▶ [What you will do]
The answer must be the full data, restated word for word, with no pictures in it.

•••

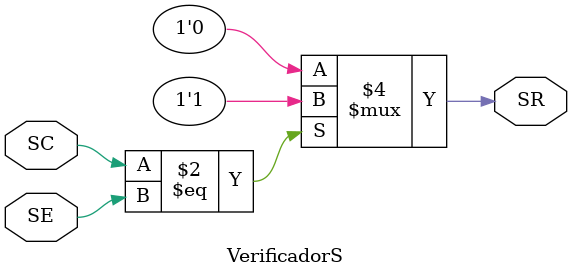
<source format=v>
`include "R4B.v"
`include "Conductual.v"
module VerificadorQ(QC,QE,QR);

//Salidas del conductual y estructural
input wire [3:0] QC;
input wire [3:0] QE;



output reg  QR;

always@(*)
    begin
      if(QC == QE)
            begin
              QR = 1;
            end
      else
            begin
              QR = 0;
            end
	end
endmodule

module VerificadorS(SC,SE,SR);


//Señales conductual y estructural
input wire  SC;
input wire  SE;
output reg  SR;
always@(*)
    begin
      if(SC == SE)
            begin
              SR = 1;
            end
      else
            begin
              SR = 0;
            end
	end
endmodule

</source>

•••

▶ [Expected answer]
<source format=v>
`include "R4B.v"
`include "Conductual.v"
module VerificadorQ(QC,QE,QR);

//Salidas del conductual y estructural
input wire [3:0] QC;
input wire [3:0] QE;



output reg  QR;

always@(*)
    begin
      if(QC == QE)
            begin
              QR = 1;
            end
      else
            begin
              QR = 0;
            end
	end
endmodule

module VerificadorS(SC,SE,SR);


//Señales conductual y estructural
input wire  SC;
input wire  SE;
output reg  SR;
always@(*)
    begin
      if(SC == SE)
            begin
              SR = 1;
            end
      else
            begin
              SR = 0;
            end
	end
endmodule

</source>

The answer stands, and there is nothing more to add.